There is a plausible diagnostic hypothesis, constructed after the event and which, given that there were no warning signs of intolerance, obviously cannot call into question the choice or rejection of one anaesthetic rather than another.

An idiosyncrasy, in other words a reaction peculiar to her as an individual, must therefore have been responsible for Miss Mantovanelli ’ s death, brought about by a particularly strong autoimmune process ... There are no frequency figures for such exceptional cases.

(Halothane ’ s toxicity does not appear to be implicated and is in any case still widely disputed today. However, in so far as halothane is still suspected of causing necrosis of the liver, statistics show that this phenomenon does not occur in more than 1 in 10,000 cases.)"

Admittedly, the expert report was irregular, but that did not vitiate the entire proceedings. The court could have ordered a second expert report if scientific arguments contrary to those in the report had been submitted to it. The applicants merely asked for the expert report to be set aside and for a fresh expert report to be produced, and did not give grounds for their request.

When ruling as it did, the court took the unchallenged expert report into account as a piece of evidence. It was not bound by that report. It was (contrary to what is said in paragraph 36 of the judgment) itself in a position to assess its validity, especially as the expert report did not contradict the post-mortem report. If the court had had before it a scientific report filed by the applicants that seriously called in question the expert report, it would almost certainly have ordered a second expert report. It was not required to do so of its own motion.

That is a matter for the national courts to assess. The Convention does not lay down rules on evidence as such or on the admissibility of evidence or the manner in which evidence is obtained under the national code of procedure (see the Schenk v. Switzerland j udgment of 12 July 1988, Series A no. 140).

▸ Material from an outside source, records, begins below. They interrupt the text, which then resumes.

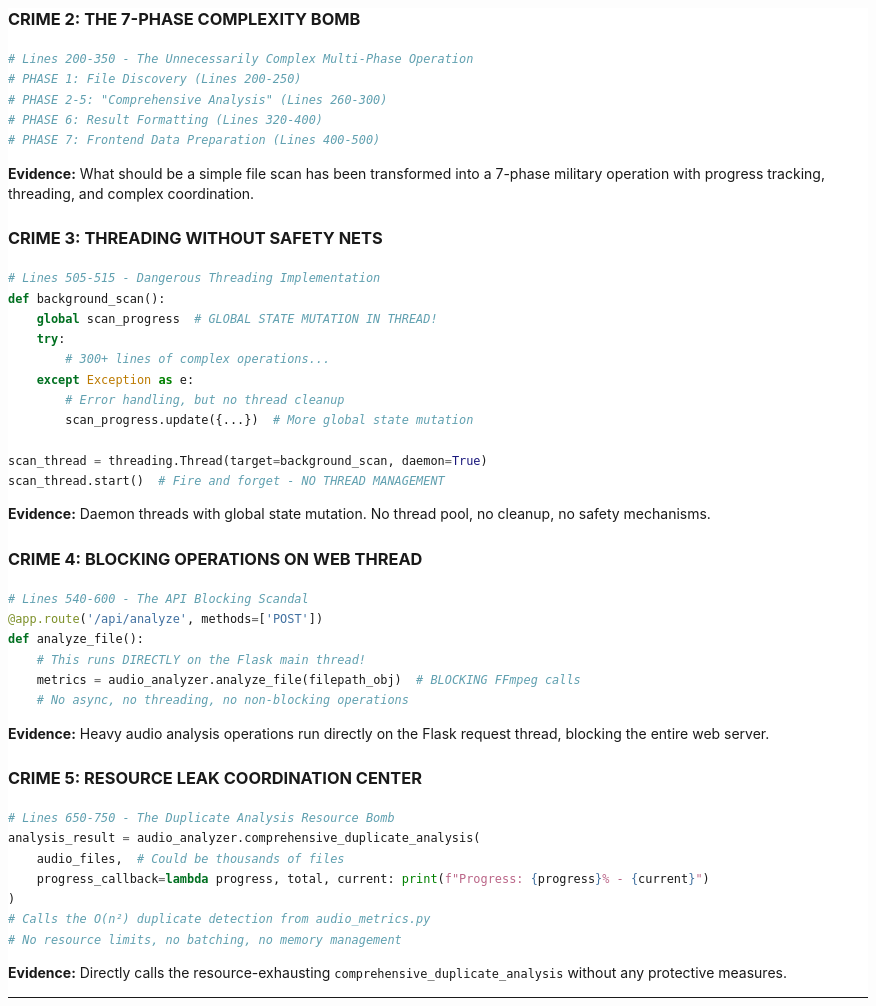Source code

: ### **CRIME 2: THE 7-PHASE COMPLEXITY BOMB**
```python
# Lines 200-350 - The Unnecessarily Complex Multi-Phase Operation
# PHASE 1: File Discovery (Lines 200-250)
# PHASE 2-5: "Comprehensive Analysis" (Lines 260-300) 
# PHASE 6: Result Formatting (Lines 320-400)
# PHASE 7: Frontend Data Preparation (Lines 400-500)
```
**Evidence:** What should be a simple file scan has been transformed into a 7-phase military operation with progress tracking, threading, and complex coordination.

### **CRIME 3: THREADING WITHOUT SAFETY NETS**
```python
# Lines 505-515 - Dangerous Threading Implementation
def background_scan():
    global scan_progress  # GLOBAL STATE MUTATION IN THREAD!
    try:
        # 300+ lines of complex operations...
    except Exception as e:
        # Error handling, but no thread cleanup
        scan_progress.update({...})  # More global state mutation

scan_thread = threading.Thread(target=background_scan, daemon=True)
scan_thread.start()  # Fire and forget - NO THREAD MANAGEMENT
```
**Evidence:** Daemon threads with global state mutation. No thread pool, no cleanup, no safety mechanisms.

### **CRIME 4: BLOCKING OPERATIONS ON WEB THREAD**
```python
# Lines 540-600 - The API Blocking Scandal
@app.route('/api/analyze', methods=['POST'])
def analyze_file():
    # This runs DIRECTLY on the Flask main thread!
    metrics = audio_analyzer.analyze_file(filepath_obj)  # BLOCKING FFmpeg calls
    # No async, no threading, no non-blocking operations
```
**Evidence:** Heavy audio analysis operations run directly on the Flask request thread, blocking the entire web server.

### **CRIME 5: RESOURCE LEAK COORDINATION CENTER**
```python
# Lines 650-750 - The Duplicate Analysis Resource Bomb
analysis_result = audio_analyzer.comprehensive_duplicate_analysis(
    audio_files,  # Could be thousands of files
    progress_callback=lambda progress, total, current: print(f"Progress: {progress}% - {current}")
)
# Calls the O(n²) duplicate detection from audio_metrics.py
# No resource limits, no batching, no memory management
```
**Evidence:** Directly calls the resource-exhausting `comprehensive_duplicate_analysis` without any protective measures.

---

The requirements of the adversarial principle and of a fair trial do not apply just to the stage when the technical expert report is prepared, considered in isolation (and different methods are moreover required for a technical laboratory report from those needed for a report relating, for instance, to a road accident), where the courts of first instance and of appeal can both ensure that there is adversarial argument before them that enables the parties to challenge the evidence and the expert report (contrast paragraph 36 of the judgment).

Whatever the tragic aspects of the case and its effects on the family, in assessing the compatibility of the domestic decision with the requirements of Article 6 of the Convention (art. 6), the Chamber should have analysed the case in this manner in order to be consistent with the Court ’ s previous case-law and to ensure conformity to it in the future.

The Court should, in my opinion, have held that there had been no violation of Article 6 (art. 6) in order to avoid confusing the rules on trial and adversarial proceedings with those governing evidence and its assessment by the national court. Finding that an expert report does not comply with formal legal requirements does not prevent a court from drawing conclusions from the facts that have been submitted to it. That was so in the present case.

[1] The case is numbered 8/1996/627/810. The first number is the case's position on the list of cases referred to the Court in the relevant year (second number). The last two numbers indicate the case's position on the list of cases referred to the Court since its creation and on the list of the corresponding originating applications to the Commission.

[2] Rules A apply to all cases referred to the Court before the entry into force of Protocol No. 9 (P9) (1 October 1994) and thereafter only to cases concerning States not bound by that Protocol (P9). They correspond to the Rules that came into force on 1 January 1983, as amended several times subsequently.

[3] For practical reasons this annex will appear only with the printed version of the judgment (in Reports of Judgments and Decisions 1997-II), but a copy of the Commission's report is obtainable from the registry.